Setzt die Werkgenese mit der Idee und deren Umsetzungskonzept, dem disegno ein, so steht bei der Werkrezeption der Sehakt am Anfang. Bei der „Giornate“-Serie liegt die Ausdruckskraft im Mut zu viel leerer Fläche, was durch das Einbinden kostbarer mineralischer Pigmente wie Caput Mortuum, Malachit, Veroneser Grünerde oder Umbra kompensiert wird. Im vorliegenden Fall zeigt der Grossteil des Bildes nicht mehr und nicht weniger als einen fast monochromen, leicht wolkigen, tiefblauen Grund. Unten rechts hat der Künstler mit rascher Geste im Stil einer Untermalung eine sitzende Figur angelegt. Auf Gesicht, Brust, Teile der Arme und die gekreuzten Unterschenkel fällt Licht, so dass der Blick des Betrachters von den nackten Hautstellen wie magisch angezogen wird. Der Blick der Figur geht hingegen nach oben, aus ihrer linken Hand scheint etwas zu Boden zu rieseln. Offen bleibt, ob das Bildschema komplett, das Bild fertig ist oder nicht. Offen bleibt ebenfalls, wer dargestellt ist. Antworten auf diese Art Fragen vermag das Werk nicht zu liefern. Es bleibt stumm respektive verweist auf seine eigene Machart, auf seine Natur als Bild.

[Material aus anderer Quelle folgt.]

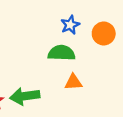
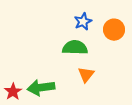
orange triangle: (73, 82) -> (86, 75), turned -48

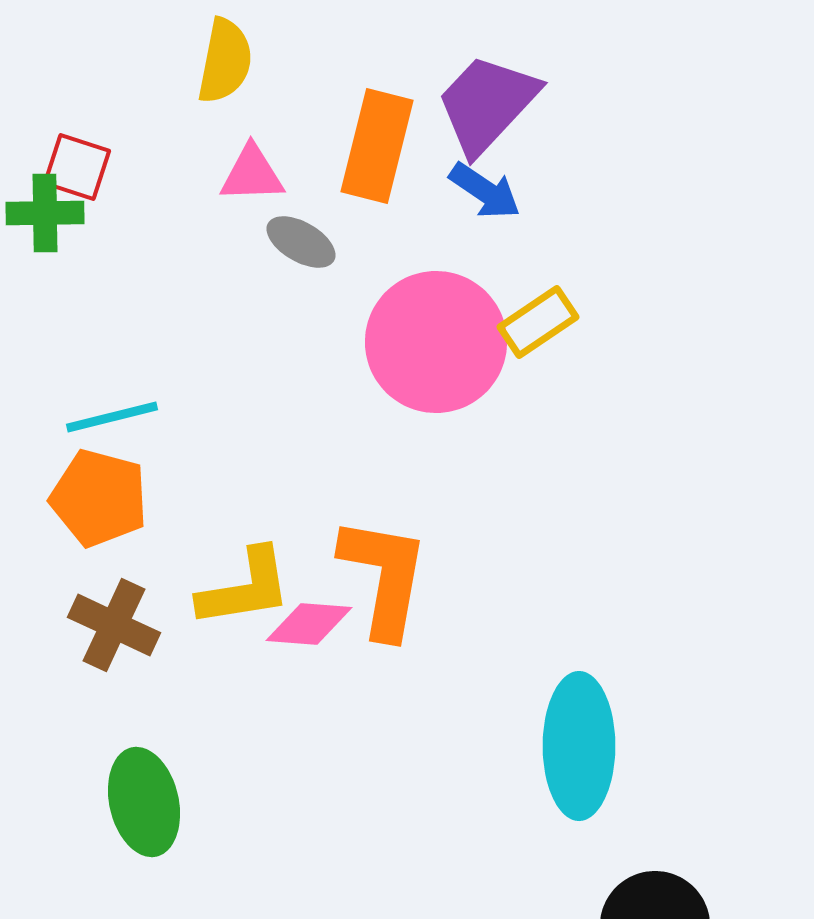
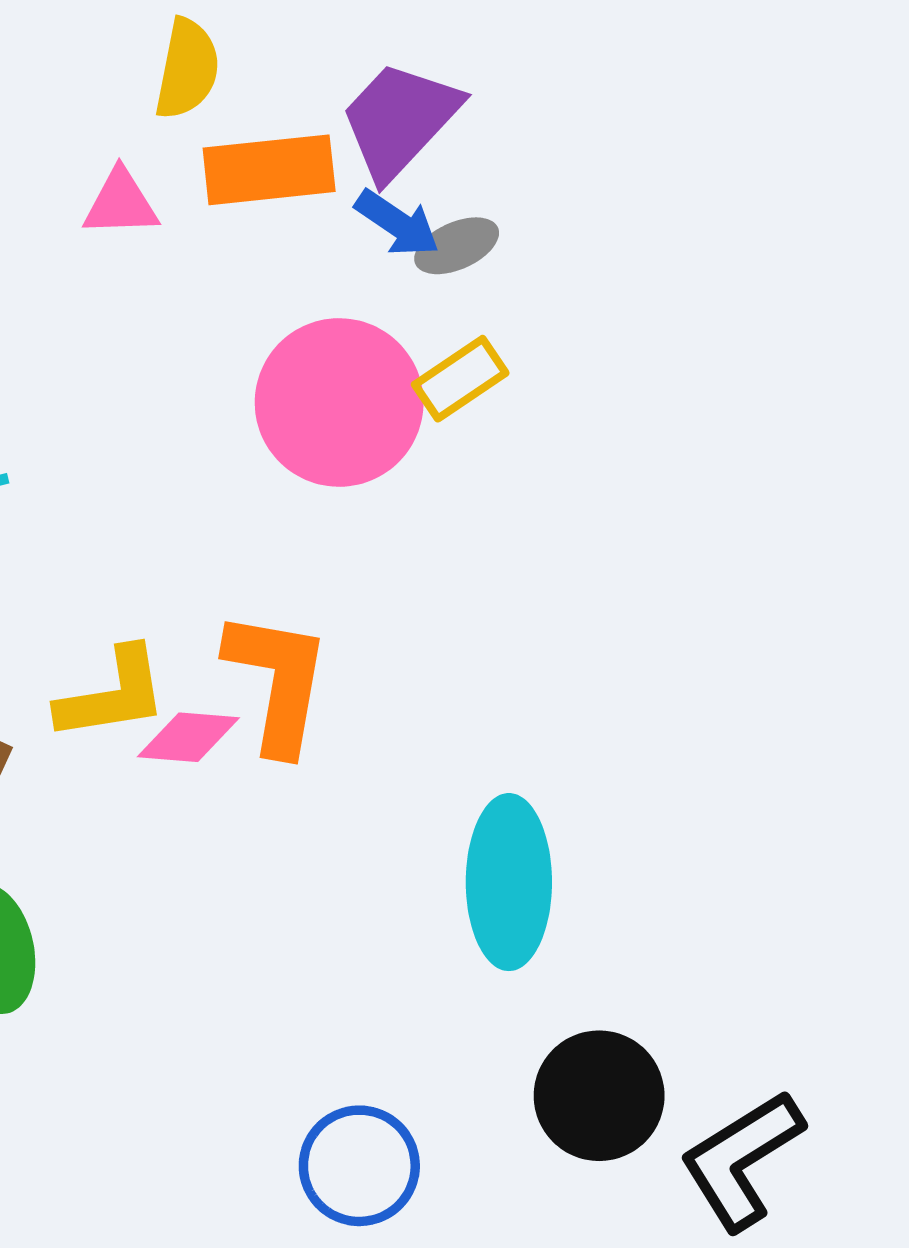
yellow semicircle: (225, 61) -> (187, 69), moved
orange rectangle: (377, 146) -> (269, 170), turned 70
gray ellipse: (301, 242) -> (457, 246), moved, turned -54

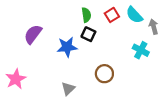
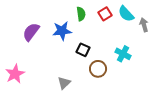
black square: (88, 34) -> (83, 50), moved
blue star: (67, 47) -> (62, 31), moved
cyan cross: (141, 50) -> (123, 54), moved

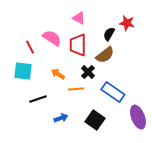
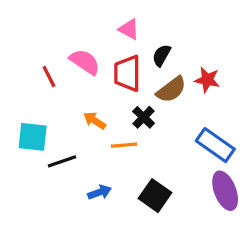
red star: (127, 23) -> (207, 80), moved
black semicircle: (109, 34) -> (161, 55), moved
cyan square: (23, 71) -> (33, 137), moved
blue rectangle: (113, 92) -> (215, 145), moved

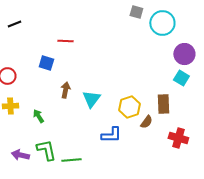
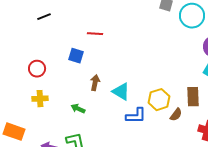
cyan triangle: (91, 99) -> (121, 92), turned -36
green arrow: (38, 116) -> (78, 109), moved, turned -32
blue L-shape: (111, 135) -> (136, 116), moved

Der inhaltliche Zugang muss folglich auf dem Wissensweg, über das Konzept und dessen kunsthistorische Ableitung erfolgen: ein Drahtseilakt für jemanden wie Wanner, der fest an die Begegnung mit dem Original und das Primat des Sehens glaubt. Hilfe leistet der Titelbestandteil in Klammern, der das heute in der Alten Pinakothek in München befindliche Gemälde „Danae“ (1527) des flämischen Meisters Jan Gossaert gen. Mabuse (1478–1532) ins Spiel bringt und so eine weitere Verbindung zur Renaissance legt. Dargestellt ist in diesem nicht einmal halb so grossen Bild der Moment, in dem sich Zeus in Gestalt eines Goldregens mit Danaë, der Königstochter von Argos, vereint und Perseus zeugt, den Bezwinger der Medusa. Gossaert hat die Szene in eine Rundnische mit zauberhaftem Ausblick auf edle Palastarchitektur seiner Zeit verlegt. Die ambivalente Annäherung des Göttervaters an die jungfräuliche, von ihrem Vater aus Angst vor einem Orakelspruch weggesperrte Danaë, wie sie die Mythologie überliefert, hat er so auf raffinierte Art und Weise aktualisiert. Wanner seinerseits übernimmt von der preziösen Gestaltung wie bei jedem Bild der „Giornate“-Serie nur die Pose des Mädchens und lässt allen Zierrat weg. Damit lenkt er die Aufmerksamkeit auf die Blickführung und die Tatsache, wie sehr diese quer durch die Epochen von Schaulust und männlichem Begehren dominiert wird. Selbst keusche Figuren wie die häufig als Präfiguration Marias verstandene Danaë oder die Hlg. Lucia, die im „Giornate“-Zyklus mit einem sinnlich aufgeladenen Nackenbild von Francesco Furini (1600–1646) vertreten ist, sind davon nicht ausgenommen. In diesem fetischierten, dem Blick ausgesetzten Körper liegt das eigentliche Skandalon der fast ausnahmslos als Skandalwerke in die Kunstgeschichte eingegangenen Bilder, die Wanner für die „Giornate“-Serie ausgewählt hat. In der entlarvenden Reihung und der vom Künstler an die Grenze getriebenen formalen Reduktion können Sehen und Denken nicht mehr ausweichen. Oder, wie Wanner einmal meinte: „Kunst ist Form: eine Geste, die auf den Verstand gerichtet ist.“ Kein Sujet scheint besser geeignet, diesen Satz zu hintersinnen.